Like many convicts-about 30 percent in Illinois-some of Leder’s students were illiterate when first sent to prison.

Jones was locked up 10 years ago, when he was 16. He was a high school dropout, a functionally illiterate hoodlum who learned to shoot before he could read. He described a man he murdered as “another drug dealer. It wasn’t the mayor of Baltimore or anything. It was a dispute about, `You can’t sell dope in East Baltimore.’ `Yes, I can.’ `No, you can’t.’ “

Behind bars, Jones learned to write, he said, so he could send love letters to his girlfriend. A new world opened up, and he went from earning a high school equivalency diploma to a college degree in psychology to Leder’s philosophy courses.

But the path he took won’t be there once prisoners become ineligible for Pell grants, which provide tuition to low-income students nationwide. Congress made prisoners ineligible for the grants last year, and the last inmate grants will expire when this school year ends.

“We have limited dollars. Why on earth are we giving them to prisoners?” asked Rep. Bart Gordon (D-Tenn.) in a recent interview. Gordon had introduced the crime-bill amendment that eliminated the funds. Since few states fund higher education in prisons on their own, the federal cut means college classes will disappear for many convicts across the country.

Gordon said Congress has heard from furious voters who’ve been hit by crime, and added that both parties backed the cut.

In Louisville, Ellen Ethington was incensed when she read an article about a Pell grant student, the same criminal who robbed and brutally beat her daughter. While he was using the grant, Ethington’s daughter was struggling to work her way through school.

“I resent that. My tax dollars are going to pay for his education, and my take-home pay is going to educate my daughter,” said Ethington.

It’s hard not to sympathize with Ethington. Yet those who argue for the grants say they actually save tax dollars by dramatically reducing the number of released inmates who return to prison.

A study by Chicago’s Roosevelt University, which has had bachelor-degree programs in Illinois prisons since 1989, found that about 10 percent of its released graduates have returned to prison thus far. That compares to an overall Illinois return rate of 46 percent after three years, said Michael Elliott, director of Roosevelt’s prison program, who conducted the study.

He estimated that the Roosevelt programs saved $1.5 million in 1993-1994 by keeping released inmates out of prison.

Rep.

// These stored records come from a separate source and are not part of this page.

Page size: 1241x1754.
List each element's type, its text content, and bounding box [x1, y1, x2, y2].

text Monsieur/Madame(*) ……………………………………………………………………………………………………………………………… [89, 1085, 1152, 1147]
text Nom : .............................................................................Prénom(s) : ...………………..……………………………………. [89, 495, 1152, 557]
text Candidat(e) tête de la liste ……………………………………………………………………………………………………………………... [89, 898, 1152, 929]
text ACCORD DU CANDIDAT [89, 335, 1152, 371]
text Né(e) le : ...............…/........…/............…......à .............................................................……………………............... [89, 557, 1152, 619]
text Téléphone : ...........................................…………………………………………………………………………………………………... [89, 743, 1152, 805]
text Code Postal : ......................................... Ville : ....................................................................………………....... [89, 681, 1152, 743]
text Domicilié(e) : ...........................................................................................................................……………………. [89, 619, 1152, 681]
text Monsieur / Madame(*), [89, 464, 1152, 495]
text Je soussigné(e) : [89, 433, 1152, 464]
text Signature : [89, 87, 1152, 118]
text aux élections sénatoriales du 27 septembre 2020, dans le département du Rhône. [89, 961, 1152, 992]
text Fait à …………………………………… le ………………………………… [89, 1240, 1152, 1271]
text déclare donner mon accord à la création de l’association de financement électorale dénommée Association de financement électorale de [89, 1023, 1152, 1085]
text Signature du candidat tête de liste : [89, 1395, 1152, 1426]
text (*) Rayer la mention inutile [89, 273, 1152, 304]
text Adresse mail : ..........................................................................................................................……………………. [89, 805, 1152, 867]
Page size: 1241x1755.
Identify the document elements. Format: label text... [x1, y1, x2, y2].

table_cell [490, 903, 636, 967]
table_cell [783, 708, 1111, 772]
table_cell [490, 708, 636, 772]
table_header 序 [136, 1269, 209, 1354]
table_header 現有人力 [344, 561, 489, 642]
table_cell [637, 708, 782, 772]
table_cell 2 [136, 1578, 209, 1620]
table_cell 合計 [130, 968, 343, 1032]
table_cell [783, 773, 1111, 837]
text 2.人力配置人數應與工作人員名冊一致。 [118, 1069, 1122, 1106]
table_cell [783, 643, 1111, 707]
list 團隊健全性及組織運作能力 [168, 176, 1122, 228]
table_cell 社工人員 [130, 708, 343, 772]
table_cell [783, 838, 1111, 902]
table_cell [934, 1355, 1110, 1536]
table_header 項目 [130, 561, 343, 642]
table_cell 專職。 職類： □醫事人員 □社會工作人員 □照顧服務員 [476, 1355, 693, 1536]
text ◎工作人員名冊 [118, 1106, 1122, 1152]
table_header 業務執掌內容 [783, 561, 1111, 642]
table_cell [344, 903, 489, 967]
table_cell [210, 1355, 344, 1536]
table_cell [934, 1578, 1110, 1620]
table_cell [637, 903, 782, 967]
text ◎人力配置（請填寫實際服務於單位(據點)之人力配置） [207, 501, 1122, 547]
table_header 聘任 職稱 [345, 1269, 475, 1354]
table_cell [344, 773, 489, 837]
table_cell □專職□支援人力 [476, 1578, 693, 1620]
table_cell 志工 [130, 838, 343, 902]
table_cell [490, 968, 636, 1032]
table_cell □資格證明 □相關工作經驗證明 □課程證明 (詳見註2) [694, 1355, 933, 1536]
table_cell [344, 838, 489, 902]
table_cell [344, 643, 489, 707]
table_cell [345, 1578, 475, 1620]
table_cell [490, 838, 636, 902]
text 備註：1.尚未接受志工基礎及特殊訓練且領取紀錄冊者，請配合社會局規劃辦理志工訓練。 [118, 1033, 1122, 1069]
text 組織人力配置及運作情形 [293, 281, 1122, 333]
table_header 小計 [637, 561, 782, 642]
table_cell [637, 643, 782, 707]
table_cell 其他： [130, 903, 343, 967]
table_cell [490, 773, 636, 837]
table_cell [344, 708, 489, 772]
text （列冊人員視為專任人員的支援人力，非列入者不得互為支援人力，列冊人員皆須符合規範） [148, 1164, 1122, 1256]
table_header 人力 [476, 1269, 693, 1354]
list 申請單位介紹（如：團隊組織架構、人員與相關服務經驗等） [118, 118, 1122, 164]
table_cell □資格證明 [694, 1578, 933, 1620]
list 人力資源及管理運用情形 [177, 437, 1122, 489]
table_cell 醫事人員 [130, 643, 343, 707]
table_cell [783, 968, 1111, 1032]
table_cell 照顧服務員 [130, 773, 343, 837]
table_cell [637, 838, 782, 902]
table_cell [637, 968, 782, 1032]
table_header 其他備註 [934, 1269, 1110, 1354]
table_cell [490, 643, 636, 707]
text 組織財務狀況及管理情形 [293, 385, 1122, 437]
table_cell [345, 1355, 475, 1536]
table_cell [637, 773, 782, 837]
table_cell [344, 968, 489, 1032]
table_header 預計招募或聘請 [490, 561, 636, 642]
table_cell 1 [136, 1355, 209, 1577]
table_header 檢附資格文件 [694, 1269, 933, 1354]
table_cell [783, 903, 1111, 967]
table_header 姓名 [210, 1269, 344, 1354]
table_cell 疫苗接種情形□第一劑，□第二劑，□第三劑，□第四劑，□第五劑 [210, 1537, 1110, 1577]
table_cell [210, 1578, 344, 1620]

Gordon, though, is skeptical. “Any prisoner who has the motivation and intelligence to go on to college . . . is going to excel anyway,” he said.

Indeed, Leder’s students are a mere handful of the Maryland prison’s 890 inmates. After they heard of the cuts, Woodland and Aniunoh wrote a proposal to Loyola, asking the college to send professors to train college-educated inmates as teachers.

The college agreed and plans to begin the training this summer, Leder said. Inmates hope eventually to teach everything from mathematics to philosophy.

Woodland stressed that since few crimes are serious enough to merit life without parole, the average convict “is coming home.”

“What kind of person do you want to come home?” he asked.

Even Ethington said, “I’m all for anybody bettering themselves, but they should work for it.” When told of the Baltimore plan, she said they seem to be doing that.

In Illinois, higher-education programs will go from being in 17 prisons to just three after Pell grants expire this June, said John Castro, prison schools superintendent. “We’re doing our best not to eliminate it totally,” he said.

Even if the prisoners themselves begin to teach, they won’t be able to grant degrees, and students will have nothing “to take to the marketplace” once they’re released, said Stephen Steurer, director of the Correctional Education Associationin Laurel, Md., which represents prison educators.

That’s a big drawback, said Steurer. “What if an inmate flunks another inmate,” he asked, “and there’s retribution?”